KF: Yeah. We’ve always been really serious about rehearsing; you know regular rehearsals and not fooling around. I suppose having Henry there was a good influence, because when you’re 14 you don’t really want to be too focused.

SC: Was Henry always looking over you guys?
KF: Yeah, not really. From the beginning he never wanted to feel like anything else other than a member of the band. He didn’t want to be an adult figure. He didn’t want to seem like Blaine’s dad. He just wanted to feel like the guitarist in the band. I think if he didn’t take that approach we wouldn’t have enjoyed that. You know, when you’re hitting puberty the obvious thing is to not be around your parents. If we felt in anyway that he was there like a responsible adult role, you know it wouldn’t have worked out. But he was there as a musician. He could have been 50 or 15.

SC: Do you feel that MySpace is a necessary with keeping in touch with your fans?
KF: Now yes! It’s huge. We’ve been really bad recently with our blog. (The band has a blog at behindthebunhouse.blogspot.com) You saying that, reminds me that we should update our blog. Everyone from the age of 10 and 60 are on the Internet. Finding new music everyday. We’re always finding new tracks, because we DJ in the U.K. You know finding new remixes. It’s just a great tool. In the U.S. you’ve got some amazing blogs. I guess it all started in the U.S. right?

SC: Yeah, I guess it has to do with wanting people to pay attention to you.
KF: And keeping this kind of diary. It’s a great little idea, it’s become really important. I think what we do is try to keep the MySpace really exciting with new photos and changing the music. We’ve been a bit slackened lately.

SC: Nobody can blame you, cause you’ve been working. On to personal questions! What are your reading habits like?
KF: I love reading, but unless I’ve got a book, and I find it difficult to go out and get one. It’s funny that you say that, because about five months ago a friend of mine, she’s a really big reader, and I told her, “Lets start a book club, where we give each other books.” So every couple of weeks, I’ve been getting new books and it’s absolutely great. I’ve been tearing through them.

SC: It’s food for the brain!
KF: It is! We’ll write lyrics and that’s where you get the inspiration. You’ll read an amazing metaphor and interpret it a certain way. And you’re picking up themes in books that you’ve never thought of, so I think it’s really important.

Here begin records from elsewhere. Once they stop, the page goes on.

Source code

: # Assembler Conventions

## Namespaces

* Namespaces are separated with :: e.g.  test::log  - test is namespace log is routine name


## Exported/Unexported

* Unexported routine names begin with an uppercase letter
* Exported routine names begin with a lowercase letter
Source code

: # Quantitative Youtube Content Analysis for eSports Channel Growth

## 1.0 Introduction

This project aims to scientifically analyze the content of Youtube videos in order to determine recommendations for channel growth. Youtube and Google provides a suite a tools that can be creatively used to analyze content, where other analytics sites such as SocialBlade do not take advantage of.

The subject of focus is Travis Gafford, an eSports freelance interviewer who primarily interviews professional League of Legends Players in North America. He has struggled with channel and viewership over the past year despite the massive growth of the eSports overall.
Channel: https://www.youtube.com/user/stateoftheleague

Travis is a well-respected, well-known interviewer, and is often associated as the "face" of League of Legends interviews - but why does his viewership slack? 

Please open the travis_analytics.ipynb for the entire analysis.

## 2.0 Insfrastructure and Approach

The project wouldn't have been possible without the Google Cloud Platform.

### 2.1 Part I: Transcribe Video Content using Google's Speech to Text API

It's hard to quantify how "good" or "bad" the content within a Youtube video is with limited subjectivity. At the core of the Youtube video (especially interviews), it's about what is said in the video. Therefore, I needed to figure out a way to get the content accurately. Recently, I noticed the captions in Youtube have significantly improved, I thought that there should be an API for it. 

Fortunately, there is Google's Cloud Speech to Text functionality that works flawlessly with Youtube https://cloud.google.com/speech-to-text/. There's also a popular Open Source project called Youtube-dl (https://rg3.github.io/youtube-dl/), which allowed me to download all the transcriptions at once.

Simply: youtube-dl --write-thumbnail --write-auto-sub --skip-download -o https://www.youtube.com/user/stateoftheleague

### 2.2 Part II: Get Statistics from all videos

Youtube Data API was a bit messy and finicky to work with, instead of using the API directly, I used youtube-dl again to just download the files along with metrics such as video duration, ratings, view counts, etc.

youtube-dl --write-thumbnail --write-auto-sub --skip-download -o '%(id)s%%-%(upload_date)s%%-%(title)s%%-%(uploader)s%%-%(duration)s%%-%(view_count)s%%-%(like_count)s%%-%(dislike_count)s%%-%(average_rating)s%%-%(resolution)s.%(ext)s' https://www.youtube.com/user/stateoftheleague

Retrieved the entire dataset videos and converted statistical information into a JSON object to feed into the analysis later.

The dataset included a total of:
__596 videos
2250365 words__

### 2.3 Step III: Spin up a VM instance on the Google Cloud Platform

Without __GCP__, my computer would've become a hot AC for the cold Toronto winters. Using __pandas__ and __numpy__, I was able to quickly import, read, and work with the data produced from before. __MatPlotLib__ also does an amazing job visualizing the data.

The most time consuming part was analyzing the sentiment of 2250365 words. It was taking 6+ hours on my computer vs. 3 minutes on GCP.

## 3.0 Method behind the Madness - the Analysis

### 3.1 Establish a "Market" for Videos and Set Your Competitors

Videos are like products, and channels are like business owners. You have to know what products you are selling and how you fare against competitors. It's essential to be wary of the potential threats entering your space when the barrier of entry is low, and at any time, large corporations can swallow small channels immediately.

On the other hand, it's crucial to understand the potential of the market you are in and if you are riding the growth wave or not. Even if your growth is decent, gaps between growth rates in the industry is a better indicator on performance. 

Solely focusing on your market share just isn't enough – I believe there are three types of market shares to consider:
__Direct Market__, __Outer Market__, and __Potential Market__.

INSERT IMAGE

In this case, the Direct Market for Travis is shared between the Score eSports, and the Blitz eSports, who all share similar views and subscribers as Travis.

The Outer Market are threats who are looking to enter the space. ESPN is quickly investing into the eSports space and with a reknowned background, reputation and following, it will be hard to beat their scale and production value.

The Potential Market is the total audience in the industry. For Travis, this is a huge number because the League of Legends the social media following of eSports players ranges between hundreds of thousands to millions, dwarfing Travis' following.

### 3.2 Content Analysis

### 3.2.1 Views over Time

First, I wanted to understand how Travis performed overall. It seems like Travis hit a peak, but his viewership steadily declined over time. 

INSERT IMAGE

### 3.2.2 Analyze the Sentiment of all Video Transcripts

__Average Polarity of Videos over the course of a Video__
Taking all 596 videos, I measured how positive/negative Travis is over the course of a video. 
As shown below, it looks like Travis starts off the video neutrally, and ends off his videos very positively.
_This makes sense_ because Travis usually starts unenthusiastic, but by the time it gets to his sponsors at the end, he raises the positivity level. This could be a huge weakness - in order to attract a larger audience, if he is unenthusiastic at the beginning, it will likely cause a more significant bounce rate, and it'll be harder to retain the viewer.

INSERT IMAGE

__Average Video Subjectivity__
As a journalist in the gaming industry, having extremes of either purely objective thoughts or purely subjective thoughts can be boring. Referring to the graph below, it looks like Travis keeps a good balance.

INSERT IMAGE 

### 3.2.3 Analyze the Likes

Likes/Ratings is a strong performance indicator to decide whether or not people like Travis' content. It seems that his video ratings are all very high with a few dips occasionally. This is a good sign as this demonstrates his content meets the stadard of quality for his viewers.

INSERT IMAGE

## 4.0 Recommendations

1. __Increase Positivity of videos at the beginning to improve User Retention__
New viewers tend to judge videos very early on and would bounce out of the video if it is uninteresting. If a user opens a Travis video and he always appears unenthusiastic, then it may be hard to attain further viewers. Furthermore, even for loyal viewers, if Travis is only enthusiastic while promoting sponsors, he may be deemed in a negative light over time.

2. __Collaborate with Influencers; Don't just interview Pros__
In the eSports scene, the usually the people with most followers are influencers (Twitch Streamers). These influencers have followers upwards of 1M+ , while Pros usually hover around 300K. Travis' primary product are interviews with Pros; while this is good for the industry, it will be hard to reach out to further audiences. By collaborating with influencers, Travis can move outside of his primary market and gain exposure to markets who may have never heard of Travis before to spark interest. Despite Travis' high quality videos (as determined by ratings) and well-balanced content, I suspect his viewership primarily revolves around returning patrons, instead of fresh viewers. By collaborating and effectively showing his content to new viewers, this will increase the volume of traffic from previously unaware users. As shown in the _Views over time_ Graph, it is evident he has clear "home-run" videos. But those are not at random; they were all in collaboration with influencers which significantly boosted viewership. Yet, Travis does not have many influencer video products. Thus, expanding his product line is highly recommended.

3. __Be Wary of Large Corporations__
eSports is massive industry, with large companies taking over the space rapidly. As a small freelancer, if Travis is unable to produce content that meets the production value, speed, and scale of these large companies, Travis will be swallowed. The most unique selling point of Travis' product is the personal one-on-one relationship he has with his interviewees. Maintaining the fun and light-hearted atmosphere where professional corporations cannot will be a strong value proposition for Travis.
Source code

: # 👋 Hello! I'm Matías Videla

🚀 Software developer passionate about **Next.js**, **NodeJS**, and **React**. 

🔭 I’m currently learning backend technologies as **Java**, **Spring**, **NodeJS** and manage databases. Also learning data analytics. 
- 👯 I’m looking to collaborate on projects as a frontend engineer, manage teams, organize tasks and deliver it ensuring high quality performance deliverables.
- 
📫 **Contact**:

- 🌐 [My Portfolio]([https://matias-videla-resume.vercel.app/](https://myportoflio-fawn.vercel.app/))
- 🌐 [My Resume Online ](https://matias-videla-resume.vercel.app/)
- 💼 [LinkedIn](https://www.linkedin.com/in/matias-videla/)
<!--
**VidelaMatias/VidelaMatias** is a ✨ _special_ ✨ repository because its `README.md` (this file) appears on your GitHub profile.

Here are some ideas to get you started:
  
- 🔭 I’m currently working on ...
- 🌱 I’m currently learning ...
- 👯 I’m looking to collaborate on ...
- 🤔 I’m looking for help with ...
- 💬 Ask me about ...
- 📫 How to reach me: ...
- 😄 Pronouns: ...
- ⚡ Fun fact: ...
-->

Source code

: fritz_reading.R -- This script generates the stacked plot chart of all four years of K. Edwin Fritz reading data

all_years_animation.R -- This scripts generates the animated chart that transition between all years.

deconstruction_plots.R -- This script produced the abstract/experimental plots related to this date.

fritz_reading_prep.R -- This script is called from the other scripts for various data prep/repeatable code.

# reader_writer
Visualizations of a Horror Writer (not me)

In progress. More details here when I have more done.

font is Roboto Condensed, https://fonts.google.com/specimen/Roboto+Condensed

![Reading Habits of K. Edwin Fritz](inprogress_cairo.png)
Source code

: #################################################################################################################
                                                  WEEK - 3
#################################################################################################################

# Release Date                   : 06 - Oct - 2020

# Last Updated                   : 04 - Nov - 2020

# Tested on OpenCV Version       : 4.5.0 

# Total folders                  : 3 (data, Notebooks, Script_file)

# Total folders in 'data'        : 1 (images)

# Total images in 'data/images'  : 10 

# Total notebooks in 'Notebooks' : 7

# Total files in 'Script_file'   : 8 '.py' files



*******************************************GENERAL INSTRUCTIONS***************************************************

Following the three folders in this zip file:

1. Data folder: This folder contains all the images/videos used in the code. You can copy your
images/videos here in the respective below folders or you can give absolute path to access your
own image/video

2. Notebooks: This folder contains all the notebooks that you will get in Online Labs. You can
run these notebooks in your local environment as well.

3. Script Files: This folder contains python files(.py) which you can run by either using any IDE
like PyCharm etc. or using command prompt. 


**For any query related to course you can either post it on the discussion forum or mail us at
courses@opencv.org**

SC: How was the Doctor Filth’s final show?
KF: You know about Doctor Filth! They’re really old school friends of ours. They’re three guys. One of them I’ve done films and plays with him and he’s a really great actor. A couple of years ago, they started a band together. The guitarist is the cousin of a guy named Anno (Birkin) in another band called KJD (Kicks Joy Darkness) and they were killed in a tragic car crash. And this band KJD was really interesting. I don’t know how to describe them. A little post-rocky, a little bit post punk.

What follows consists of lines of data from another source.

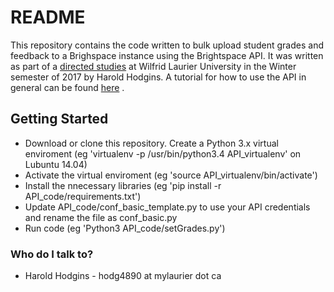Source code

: # README #

This repository contains the code written to bulk upload student grades and feedback to a Brighspace instance using the Brightspace API. It was written as part of a [directed studies](https://cloud.sagemath.com/projects/9501f241-b52e-43f8-9034-7292e8ee54ce/files/final_report/MLS_API_Report.pdf) at Wilfrid Laurier University in the Winter semester of 2017 by Harold Hodgins. A tutorial for how to use the API in general can be found [here](https://cloud.sagemath.com/projects/9501f241-b52e-43f8-9034-7292e8ee54ce/files/tutorial/BrightSpace_API.pdf) .

## Getting Started ##
* Download or clone this repository. Create a Python 3.x virtual enviroment (eg 'virtualenv -p /usr/bin/python3.4 API_virtualenv' on Lubuntu 14.04)
* Activate the virtual enviroment (eg 'source API_virtualenv/bin/activate')
* Install the nnecessary libraries (eg 'pip install -r API_code/requirements.txt')
* Update API_code/conf_basic_template.py to use your API credentials and rename the file as conf_basic.py
* Run code (eg 'Python3 API_code/setGrades.py')


### Who do I talk to? ###

* Harold Hodgins - hodg4890 at mylaurier dot ca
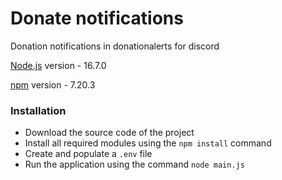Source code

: # Donate notifications
Donation notifications in donationalerts for discord

[Node.js](https://nodejs.org/) version - 16.7.0

[npm](https://www.npmjs.com/) version - 7.20.3


### Installation
- Download the source code of the project
- Install all required modules using the `npm install` command
- Create and populate a `.env` file
- Run the application using the command `node main.js`
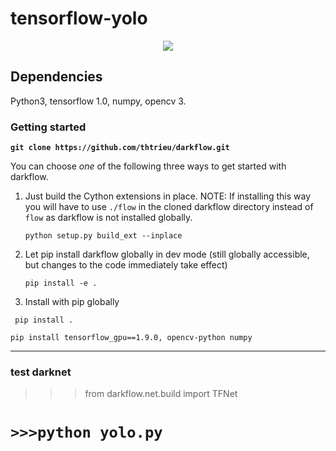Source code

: # tensorflow-yolo





<p align="center"> <img src="demo.gif"/> </p>

## Dependencies

Python3, tensorflow 1.0, numpy, opencv 3.

### Getting started

**`git clone https://github.com/thtrieu/darkflow.git`**

You can choose _one_ of the following three ways to get started with darkflow.

1. Just build the Cython extensions in place. NOTE: If installing this way you will have to use `./flow` in the cloned darkflow directory instead of `flow` as darkflow is not installed globally.
    
    `python setup.py build_ext --inplace`
    

2. Let pip install darkflow globally in dev mode (still globally accessible, but changes to the code immediately take effect)
    
    `pip install -e .`
    

3. Install with pip globally
    
  ` pip install .`
    

`pip install tensorflow_gpu==1.9.0, opencv-python numpy`

----------
### test darknet ##

>>> from darkflow.net.build import TFNet
>>>

`>>>python yolo.py`
=======




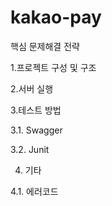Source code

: # kakao-pay

핵심 문제해결 전략

1.프로젝트 구성 및 구조

2.서버 실행

3.테스트 방법

3.1. Swagger

3.2. Junit

4. 기타

4.1. 에러코드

I’m getting a bit heavy as well. Well, [Dr. Filth] started their thing by dressing up in lab coats. They did it great. One of the guys was a fantastic performer, you just can’t keep your eyes off of him. They started it off as a joke, but it started to get really interesting. But what they were playing was so different to everything else out there. So they just called it a day. Maybe they’ll have a reunion show.

SC: Getting older and becoming more adult, would you want to become a cowboy, a gypsy or an astronaut?
KF: It would definitely be between the cowboy and the gypsy. I’ve got this really romantic idea from “The Wind and the Willows,” where they get on the barge and get towed away by the horses. I’ve got that idea in my head.

And so Kai Fish soared away on a “Horse–Drawn Cart” letting me know that the band will be stateside at the end of the year. The Mystery Jets are going to headlining some shows in Victoria Park sometime in August, which is a big difference from their first shows in a green somewhere in London.